JuyiLin · April 6, 2023, 4:48pm

I have a tensor , input size = (3,4)
I have to change the second row with new size = (1,4)
How can I change it while keeps the gradient?
When I used these codes, it shows

        x.masked_fill_(mask, 0)  # set the values of cached nodes in x to 0
        x += emb  # add the embeddings of the cached nodes to x
        return x

RuntimeError: one of the variables needed for gradient computation has been modified by an in-place operation: [torch.cuda.FloatTensor [3, 4]], which is output 0 of ReluBackward0, is at version 2
I change to

+        out = x.clone()
+        out.masked_fill_(mask, 0)  # set the values of cached nodes in x to 0
+        out += emb  # add the embeddings of the cached nodes to x
+        return out

But it cannot keep the gradient.

My question is similar with

But it is several years ago so I want to know whether there is new solution.

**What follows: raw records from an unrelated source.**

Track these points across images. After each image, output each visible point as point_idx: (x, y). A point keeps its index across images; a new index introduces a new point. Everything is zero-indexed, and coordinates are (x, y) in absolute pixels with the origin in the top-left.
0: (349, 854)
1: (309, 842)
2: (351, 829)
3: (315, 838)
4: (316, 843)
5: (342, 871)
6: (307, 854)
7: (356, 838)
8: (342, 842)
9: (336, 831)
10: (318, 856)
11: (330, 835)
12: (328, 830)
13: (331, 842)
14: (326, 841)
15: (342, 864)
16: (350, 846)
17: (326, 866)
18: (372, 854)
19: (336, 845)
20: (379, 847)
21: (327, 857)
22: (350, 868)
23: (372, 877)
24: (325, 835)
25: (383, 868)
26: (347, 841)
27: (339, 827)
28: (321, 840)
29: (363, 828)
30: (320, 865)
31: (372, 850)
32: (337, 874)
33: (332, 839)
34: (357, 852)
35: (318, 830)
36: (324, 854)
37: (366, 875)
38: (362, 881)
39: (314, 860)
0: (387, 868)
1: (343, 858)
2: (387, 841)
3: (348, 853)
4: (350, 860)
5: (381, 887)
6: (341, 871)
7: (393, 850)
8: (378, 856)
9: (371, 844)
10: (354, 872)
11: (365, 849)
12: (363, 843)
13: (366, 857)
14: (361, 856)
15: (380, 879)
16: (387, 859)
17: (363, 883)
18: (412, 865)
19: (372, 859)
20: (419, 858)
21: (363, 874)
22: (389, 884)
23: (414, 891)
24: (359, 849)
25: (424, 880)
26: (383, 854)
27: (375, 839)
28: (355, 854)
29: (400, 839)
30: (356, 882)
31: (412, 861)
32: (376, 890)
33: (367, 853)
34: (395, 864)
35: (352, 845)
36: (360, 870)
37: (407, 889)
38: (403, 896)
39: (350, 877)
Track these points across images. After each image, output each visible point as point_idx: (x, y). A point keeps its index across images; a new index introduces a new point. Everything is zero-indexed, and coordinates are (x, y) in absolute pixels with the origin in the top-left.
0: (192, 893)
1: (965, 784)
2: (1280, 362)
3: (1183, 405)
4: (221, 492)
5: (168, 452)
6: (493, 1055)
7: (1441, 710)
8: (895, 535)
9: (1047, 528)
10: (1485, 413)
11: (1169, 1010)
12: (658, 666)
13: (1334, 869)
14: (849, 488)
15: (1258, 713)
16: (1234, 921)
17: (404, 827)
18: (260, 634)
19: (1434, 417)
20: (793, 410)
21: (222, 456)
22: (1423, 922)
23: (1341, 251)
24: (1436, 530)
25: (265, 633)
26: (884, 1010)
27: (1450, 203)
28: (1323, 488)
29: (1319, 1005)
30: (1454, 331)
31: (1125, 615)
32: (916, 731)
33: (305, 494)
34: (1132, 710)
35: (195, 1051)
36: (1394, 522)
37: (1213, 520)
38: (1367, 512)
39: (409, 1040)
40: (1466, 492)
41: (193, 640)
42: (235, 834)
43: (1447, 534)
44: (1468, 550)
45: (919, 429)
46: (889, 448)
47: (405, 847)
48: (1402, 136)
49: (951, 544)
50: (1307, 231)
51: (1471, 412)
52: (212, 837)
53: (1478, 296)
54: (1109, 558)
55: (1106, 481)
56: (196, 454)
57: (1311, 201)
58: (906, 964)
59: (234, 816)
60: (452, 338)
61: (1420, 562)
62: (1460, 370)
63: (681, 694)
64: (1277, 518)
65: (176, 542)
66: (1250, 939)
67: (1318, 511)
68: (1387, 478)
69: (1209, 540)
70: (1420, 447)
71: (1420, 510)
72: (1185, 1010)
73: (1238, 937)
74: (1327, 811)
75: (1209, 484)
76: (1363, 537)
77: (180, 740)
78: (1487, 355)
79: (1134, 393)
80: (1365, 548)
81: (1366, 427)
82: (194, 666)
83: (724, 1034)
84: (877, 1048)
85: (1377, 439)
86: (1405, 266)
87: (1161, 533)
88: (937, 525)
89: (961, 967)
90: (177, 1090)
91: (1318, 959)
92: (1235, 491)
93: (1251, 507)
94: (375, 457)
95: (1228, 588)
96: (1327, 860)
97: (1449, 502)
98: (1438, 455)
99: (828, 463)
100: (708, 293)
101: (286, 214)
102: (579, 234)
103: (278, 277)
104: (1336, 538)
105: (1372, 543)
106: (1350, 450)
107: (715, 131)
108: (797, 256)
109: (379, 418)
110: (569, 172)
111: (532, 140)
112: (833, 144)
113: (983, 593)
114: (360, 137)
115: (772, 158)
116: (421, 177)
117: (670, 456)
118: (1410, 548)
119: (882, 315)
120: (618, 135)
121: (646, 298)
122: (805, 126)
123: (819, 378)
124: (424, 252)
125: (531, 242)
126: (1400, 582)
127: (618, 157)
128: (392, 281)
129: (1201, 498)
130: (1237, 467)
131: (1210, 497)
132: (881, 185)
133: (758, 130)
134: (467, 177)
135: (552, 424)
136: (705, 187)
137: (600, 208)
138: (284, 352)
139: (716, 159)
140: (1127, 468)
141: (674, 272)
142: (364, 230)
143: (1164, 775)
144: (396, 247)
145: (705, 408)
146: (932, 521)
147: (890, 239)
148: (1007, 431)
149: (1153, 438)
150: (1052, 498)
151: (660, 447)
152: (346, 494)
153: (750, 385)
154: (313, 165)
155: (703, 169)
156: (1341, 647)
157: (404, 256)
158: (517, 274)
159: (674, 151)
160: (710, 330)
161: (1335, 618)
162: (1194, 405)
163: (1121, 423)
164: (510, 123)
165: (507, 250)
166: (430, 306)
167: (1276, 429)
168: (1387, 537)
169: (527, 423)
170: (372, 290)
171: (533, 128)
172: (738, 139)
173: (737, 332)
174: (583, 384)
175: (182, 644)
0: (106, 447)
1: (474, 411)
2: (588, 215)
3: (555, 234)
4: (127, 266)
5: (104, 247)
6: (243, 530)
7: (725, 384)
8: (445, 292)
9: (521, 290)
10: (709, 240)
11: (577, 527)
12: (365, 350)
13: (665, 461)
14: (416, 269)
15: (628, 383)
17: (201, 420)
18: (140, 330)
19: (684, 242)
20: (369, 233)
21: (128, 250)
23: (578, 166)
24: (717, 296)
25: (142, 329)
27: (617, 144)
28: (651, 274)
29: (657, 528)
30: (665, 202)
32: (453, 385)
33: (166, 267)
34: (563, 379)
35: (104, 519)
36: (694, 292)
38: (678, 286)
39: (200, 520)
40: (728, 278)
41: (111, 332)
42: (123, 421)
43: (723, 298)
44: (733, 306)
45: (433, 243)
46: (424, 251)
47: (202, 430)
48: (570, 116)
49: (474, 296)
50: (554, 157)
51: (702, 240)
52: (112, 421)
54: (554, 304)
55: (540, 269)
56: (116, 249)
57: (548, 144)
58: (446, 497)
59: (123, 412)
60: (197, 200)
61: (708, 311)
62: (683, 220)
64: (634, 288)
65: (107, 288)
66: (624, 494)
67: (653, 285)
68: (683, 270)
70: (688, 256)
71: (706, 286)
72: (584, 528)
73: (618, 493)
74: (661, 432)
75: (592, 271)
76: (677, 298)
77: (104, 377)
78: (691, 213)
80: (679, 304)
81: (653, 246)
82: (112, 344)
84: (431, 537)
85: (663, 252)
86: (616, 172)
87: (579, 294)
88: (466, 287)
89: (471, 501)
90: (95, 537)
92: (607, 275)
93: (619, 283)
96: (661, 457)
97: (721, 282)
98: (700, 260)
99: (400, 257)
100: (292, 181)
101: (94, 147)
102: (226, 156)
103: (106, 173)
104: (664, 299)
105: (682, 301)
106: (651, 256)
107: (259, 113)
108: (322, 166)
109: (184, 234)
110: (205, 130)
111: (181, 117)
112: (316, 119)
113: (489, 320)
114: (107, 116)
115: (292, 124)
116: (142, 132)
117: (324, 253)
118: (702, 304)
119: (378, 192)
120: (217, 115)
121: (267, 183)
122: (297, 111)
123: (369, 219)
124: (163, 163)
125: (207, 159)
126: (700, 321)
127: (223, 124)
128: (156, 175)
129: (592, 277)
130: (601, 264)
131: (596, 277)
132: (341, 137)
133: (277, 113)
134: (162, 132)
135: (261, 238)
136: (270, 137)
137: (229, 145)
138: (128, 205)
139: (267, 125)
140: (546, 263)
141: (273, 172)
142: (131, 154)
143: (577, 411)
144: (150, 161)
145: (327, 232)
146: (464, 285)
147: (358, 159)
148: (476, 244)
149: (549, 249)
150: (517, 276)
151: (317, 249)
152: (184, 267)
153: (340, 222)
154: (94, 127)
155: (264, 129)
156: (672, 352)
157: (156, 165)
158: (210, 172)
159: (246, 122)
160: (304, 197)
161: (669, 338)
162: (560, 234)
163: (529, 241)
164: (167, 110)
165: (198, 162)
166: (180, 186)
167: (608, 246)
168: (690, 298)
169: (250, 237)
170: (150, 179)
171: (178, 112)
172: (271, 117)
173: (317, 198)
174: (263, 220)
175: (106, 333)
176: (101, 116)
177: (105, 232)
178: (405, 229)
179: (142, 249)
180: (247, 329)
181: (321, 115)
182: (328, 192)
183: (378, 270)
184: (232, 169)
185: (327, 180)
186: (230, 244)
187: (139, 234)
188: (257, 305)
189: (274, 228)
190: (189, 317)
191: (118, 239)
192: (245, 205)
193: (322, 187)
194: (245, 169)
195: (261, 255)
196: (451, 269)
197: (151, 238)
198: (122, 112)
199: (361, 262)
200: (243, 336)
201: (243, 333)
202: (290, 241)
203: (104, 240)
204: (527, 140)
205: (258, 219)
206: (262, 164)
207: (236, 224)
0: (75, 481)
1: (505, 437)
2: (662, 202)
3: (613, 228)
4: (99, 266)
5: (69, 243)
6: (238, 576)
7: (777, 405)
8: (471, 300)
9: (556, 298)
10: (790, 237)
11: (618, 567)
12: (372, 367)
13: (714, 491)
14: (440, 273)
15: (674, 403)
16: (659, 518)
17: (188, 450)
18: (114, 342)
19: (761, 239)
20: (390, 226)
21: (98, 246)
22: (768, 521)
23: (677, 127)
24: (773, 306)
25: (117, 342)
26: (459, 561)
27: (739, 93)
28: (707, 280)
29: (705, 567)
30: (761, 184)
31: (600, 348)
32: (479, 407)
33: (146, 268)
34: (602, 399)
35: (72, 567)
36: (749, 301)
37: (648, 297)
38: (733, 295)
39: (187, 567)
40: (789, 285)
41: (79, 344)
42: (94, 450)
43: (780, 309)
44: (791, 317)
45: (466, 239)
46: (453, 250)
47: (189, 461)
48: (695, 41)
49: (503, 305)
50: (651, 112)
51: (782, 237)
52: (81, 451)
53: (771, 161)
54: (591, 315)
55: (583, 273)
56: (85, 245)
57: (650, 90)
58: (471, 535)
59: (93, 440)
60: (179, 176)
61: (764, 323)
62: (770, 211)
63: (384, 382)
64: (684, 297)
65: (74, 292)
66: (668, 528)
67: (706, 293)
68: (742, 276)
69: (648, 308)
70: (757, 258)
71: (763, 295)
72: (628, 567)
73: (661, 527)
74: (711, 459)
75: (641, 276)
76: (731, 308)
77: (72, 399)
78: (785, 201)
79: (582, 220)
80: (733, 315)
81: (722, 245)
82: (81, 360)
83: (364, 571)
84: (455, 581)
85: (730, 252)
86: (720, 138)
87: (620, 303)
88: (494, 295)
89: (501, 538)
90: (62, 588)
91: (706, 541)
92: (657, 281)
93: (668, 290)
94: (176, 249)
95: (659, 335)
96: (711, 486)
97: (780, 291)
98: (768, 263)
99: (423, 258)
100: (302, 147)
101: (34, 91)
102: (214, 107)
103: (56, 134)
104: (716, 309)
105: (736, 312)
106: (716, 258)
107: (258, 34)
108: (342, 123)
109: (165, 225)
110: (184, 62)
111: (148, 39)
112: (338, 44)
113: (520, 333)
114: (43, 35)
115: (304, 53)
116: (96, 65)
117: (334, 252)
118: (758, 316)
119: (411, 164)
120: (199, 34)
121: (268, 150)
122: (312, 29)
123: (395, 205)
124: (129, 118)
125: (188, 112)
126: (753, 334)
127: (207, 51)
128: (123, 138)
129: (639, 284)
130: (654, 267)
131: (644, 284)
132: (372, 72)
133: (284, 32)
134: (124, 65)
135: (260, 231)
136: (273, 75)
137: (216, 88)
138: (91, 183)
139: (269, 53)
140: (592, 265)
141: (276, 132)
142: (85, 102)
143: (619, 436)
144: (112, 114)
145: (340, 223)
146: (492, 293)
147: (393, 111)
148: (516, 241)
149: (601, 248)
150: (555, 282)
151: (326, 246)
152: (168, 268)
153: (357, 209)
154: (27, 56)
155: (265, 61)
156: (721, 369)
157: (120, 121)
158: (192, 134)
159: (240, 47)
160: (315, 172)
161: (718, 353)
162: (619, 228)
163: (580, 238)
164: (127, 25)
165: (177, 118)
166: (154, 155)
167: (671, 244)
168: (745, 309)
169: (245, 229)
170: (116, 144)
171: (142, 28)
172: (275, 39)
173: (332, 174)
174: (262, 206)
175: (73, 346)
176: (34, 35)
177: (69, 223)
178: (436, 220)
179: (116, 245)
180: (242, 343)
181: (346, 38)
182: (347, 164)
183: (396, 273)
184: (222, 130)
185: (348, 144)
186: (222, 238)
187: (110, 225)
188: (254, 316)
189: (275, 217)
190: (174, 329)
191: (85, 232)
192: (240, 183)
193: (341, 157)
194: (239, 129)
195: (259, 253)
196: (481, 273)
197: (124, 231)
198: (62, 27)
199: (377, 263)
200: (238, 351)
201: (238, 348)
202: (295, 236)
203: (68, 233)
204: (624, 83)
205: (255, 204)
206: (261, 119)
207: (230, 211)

ptrblck · April 7, 2023, 2:37am

Cloning the tensor might be the right approach and I don’t understand the last claim:

This small code snippet works fine for me:

x = torch.randn(3, 4, requires_grad=True)
mask = torch.randint(0, 2, (3, 4)).bool()
emb = torch.randn(1, 4, requires_grad=True)

out = x.clone()
out.masked_fill_(mask, 0)  # set the values of cached nodes in x to 0
out += emb  # add the embeddings of the cached nodes to x

out.mean().backward()

print(x.grad)
# tensor([[0.0833, 0.0833, 0.0833, 0.0000],
#         [0.0833, 0.0000, 0.0833, 0.0000],
#         [0.0000, 0.0833, 0.0833, 0.0000]])

print(emb.grad)
# tensor([[0.2500, 0.2500, 0.2500, 0.2500]])

Could you describe which gradient exactly won’t be kept?